[Transcribed page text]

----------

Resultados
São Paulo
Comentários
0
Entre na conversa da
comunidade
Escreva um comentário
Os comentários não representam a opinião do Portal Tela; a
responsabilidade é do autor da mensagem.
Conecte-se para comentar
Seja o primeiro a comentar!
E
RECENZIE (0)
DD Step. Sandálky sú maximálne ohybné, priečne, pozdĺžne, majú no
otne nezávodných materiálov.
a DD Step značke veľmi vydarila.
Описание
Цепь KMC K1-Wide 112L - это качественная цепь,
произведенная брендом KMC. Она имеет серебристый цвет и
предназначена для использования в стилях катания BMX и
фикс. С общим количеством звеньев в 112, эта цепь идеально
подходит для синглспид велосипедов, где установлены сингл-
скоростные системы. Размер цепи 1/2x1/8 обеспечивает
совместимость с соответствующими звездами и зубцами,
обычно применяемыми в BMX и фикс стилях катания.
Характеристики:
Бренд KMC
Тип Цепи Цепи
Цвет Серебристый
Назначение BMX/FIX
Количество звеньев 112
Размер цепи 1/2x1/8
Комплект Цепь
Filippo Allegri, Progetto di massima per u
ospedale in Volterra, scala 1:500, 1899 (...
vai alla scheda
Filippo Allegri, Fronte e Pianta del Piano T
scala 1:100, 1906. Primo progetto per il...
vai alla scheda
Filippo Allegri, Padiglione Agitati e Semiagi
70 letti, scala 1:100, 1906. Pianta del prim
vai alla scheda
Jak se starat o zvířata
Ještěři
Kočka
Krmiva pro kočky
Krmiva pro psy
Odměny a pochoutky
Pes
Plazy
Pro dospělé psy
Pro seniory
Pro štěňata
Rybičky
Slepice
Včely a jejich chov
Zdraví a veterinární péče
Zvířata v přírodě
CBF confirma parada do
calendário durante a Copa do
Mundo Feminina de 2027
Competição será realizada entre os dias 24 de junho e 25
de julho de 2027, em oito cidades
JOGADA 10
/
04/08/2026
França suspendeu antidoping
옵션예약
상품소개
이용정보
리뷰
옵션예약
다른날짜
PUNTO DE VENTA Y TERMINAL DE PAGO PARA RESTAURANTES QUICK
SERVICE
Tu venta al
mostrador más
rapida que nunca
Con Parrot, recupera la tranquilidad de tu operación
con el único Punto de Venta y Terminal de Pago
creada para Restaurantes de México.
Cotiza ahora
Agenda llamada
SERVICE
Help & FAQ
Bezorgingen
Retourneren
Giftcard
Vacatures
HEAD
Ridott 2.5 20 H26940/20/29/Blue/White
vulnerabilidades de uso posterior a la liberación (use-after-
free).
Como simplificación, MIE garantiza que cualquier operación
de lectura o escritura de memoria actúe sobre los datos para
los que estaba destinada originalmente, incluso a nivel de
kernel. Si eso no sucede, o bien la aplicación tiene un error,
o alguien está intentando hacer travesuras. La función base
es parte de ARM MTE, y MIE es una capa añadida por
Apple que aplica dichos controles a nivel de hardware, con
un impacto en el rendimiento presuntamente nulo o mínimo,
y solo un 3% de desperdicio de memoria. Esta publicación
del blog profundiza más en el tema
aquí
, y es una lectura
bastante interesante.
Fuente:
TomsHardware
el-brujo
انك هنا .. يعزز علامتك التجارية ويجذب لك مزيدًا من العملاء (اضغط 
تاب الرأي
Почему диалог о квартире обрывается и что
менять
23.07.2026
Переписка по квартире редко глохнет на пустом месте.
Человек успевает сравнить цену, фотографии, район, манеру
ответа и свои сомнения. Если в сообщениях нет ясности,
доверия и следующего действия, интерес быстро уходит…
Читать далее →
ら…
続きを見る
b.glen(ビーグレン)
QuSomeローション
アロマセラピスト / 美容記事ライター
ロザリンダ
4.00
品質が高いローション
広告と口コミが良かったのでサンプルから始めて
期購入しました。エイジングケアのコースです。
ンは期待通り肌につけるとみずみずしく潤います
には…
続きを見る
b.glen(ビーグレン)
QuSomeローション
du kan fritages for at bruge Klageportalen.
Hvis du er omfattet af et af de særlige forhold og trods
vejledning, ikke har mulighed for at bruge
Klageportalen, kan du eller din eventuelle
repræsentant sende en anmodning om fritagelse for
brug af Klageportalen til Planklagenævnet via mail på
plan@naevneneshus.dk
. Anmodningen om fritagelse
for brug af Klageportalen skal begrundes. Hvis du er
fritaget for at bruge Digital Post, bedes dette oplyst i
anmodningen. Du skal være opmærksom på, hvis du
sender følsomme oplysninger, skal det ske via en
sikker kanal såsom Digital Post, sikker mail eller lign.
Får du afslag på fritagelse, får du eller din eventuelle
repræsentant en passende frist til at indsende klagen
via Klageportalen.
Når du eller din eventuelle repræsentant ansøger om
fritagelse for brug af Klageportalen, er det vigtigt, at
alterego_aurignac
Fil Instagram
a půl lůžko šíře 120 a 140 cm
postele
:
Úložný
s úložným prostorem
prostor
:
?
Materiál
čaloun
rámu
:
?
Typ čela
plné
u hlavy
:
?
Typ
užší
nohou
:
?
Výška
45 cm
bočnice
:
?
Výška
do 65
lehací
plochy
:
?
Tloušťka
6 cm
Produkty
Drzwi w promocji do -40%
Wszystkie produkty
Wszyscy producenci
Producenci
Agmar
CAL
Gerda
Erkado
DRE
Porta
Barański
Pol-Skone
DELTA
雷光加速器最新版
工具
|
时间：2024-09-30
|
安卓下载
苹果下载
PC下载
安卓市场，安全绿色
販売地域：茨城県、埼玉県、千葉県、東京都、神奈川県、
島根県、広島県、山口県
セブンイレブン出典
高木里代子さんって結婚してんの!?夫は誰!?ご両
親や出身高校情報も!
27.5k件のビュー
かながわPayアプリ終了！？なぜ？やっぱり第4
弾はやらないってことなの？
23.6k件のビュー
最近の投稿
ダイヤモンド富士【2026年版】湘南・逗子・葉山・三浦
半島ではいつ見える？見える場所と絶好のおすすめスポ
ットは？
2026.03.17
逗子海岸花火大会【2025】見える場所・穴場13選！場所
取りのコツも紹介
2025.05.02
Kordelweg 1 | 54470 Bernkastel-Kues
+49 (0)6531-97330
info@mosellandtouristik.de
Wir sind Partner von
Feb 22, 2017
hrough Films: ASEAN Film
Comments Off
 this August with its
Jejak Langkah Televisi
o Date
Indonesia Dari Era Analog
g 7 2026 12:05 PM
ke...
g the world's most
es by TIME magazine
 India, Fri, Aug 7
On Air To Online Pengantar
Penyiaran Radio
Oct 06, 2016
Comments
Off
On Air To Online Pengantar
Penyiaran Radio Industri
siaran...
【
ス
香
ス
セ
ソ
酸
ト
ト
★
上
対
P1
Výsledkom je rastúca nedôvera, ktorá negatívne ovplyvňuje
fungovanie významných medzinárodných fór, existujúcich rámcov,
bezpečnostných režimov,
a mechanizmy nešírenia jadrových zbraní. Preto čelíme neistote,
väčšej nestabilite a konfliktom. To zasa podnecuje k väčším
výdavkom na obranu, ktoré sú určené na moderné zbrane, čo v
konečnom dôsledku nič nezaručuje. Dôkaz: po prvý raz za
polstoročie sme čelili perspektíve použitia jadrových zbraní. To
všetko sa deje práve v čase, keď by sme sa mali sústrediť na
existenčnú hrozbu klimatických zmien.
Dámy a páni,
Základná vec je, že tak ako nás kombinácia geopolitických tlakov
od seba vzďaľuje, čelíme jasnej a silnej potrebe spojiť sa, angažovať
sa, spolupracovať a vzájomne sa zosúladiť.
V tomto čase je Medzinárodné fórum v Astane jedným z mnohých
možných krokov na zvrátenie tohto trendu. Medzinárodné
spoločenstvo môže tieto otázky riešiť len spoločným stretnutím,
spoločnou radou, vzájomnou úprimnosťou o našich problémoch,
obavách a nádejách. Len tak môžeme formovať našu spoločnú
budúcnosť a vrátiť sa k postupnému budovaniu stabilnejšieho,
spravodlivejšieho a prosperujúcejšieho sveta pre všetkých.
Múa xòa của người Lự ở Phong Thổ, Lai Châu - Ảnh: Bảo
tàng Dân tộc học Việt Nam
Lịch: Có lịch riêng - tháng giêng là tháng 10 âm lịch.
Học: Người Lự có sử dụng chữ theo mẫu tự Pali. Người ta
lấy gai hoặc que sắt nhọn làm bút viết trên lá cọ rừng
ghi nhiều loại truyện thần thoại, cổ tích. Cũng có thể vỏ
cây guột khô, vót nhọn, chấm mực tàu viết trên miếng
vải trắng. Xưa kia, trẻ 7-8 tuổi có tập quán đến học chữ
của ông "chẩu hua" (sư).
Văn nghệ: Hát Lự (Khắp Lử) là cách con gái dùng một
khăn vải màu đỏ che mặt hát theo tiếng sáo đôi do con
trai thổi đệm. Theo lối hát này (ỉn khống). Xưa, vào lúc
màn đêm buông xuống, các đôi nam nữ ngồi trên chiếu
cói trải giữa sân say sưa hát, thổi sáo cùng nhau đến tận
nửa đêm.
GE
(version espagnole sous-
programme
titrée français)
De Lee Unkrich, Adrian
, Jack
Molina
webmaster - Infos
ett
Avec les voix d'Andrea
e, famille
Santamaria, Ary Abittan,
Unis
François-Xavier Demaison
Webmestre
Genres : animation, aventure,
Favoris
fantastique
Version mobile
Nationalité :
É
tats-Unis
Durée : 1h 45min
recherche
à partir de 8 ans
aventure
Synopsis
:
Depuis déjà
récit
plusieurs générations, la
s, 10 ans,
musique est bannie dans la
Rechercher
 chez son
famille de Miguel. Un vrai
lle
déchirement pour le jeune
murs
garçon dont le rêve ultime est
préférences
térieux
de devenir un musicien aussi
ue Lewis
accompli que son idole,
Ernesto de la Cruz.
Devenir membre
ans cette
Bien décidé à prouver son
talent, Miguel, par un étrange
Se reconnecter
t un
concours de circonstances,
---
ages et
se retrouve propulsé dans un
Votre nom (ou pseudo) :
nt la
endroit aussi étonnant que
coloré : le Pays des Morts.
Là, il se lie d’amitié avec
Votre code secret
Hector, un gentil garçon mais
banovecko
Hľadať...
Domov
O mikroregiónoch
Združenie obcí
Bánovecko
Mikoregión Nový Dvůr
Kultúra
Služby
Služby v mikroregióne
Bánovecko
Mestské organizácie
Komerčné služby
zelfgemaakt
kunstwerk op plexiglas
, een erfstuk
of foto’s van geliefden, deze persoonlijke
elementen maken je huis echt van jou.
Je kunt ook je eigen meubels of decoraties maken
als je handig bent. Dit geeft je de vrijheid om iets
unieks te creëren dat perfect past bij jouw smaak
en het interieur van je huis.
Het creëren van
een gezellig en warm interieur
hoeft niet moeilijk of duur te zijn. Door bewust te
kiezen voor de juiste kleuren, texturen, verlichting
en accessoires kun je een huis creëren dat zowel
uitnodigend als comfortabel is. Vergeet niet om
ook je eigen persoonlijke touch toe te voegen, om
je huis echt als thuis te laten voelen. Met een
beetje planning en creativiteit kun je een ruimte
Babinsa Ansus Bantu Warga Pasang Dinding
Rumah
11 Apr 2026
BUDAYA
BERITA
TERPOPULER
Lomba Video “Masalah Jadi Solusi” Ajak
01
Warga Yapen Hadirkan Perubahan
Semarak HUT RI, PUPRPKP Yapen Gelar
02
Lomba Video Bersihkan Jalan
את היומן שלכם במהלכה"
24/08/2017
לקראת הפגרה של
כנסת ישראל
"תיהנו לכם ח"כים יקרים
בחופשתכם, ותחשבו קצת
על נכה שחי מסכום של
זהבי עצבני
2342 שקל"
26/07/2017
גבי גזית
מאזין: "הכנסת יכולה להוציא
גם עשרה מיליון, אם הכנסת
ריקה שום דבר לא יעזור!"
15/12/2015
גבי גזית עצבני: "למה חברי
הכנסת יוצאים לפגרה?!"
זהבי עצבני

----------

§ Exercise prompt
Write out the rows again, starting at the first one and ending at the line containing "a DD Step značke veľmi vydarila.", with "São Paulo" swapped for "Rio de Janeiro" and nothing else changed. Give only those lines.

§ Response to the task
Resultados
Rio de Janeiro
Comentários
0
Entre na conversa da
comunidade
Escreva um comentário
Os comentários não representam a opinião do Portal Tela; a
responsabilidade é do autor da mensagem.
Conecte-se para comentar
Seja o primeiro a comentar!
E
RECENZIE (0)
DD Step. Sandálky sú maximálne ohybné, priečne, pozdĺžne, majú no
otne nezávodných materiálov.
a DD Step značke veľmi vydarila.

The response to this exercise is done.